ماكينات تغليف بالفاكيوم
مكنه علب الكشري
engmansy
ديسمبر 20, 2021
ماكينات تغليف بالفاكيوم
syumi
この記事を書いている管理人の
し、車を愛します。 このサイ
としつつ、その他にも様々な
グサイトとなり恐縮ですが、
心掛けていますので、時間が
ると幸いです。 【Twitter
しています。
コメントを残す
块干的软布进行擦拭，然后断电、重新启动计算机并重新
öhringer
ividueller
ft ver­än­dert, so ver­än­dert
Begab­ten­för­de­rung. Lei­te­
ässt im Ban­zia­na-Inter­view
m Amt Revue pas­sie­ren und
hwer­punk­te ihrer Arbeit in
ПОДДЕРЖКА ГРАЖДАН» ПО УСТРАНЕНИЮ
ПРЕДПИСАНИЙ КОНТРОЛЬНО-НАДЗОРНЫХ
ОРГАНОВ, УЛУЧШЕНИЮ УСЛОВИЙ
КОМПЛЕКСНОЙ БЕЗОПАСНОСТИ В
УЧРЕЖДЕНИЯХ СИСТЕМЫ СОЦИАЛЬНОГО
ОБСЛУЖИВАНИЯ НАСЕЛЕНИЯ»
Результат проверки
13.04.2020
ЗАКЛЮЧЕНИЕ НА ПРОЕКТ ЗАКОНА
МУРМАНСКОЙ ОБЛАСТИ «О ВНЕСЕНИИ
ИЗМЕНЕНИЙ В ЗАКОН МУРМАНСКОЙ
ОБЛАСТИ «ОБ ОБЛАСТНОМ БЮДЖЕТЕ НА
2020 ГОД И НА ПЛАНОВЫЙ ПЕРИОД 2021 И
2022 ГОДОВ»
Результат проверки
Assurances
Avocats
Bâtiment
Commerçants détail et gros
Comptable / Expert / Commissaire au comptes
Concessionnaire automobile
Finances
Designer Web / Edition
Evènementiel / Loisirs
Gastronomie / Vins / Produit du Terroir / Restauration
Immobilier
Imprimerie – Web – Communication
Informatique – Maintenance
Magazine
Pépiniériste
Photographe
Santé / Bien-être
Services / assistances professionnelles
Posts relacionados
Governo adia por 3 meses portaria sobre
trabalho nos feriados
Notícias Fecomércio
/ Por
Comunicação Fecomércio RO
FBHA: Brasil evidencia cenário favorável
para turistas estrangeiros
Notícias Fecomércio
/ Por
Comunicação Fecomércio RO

——————

**Problem description**
Working through the records, copy each line in which the word "ОБЛАСТИ" appears.

**Reply to the exercise**
МУРМАНСКОЙ ОБЛАСТИ «О ВНЕСЕНИИ
ОБЛАСТИ «ОБ ОБЛАСТНОМ БЮДЖЕТЕ НА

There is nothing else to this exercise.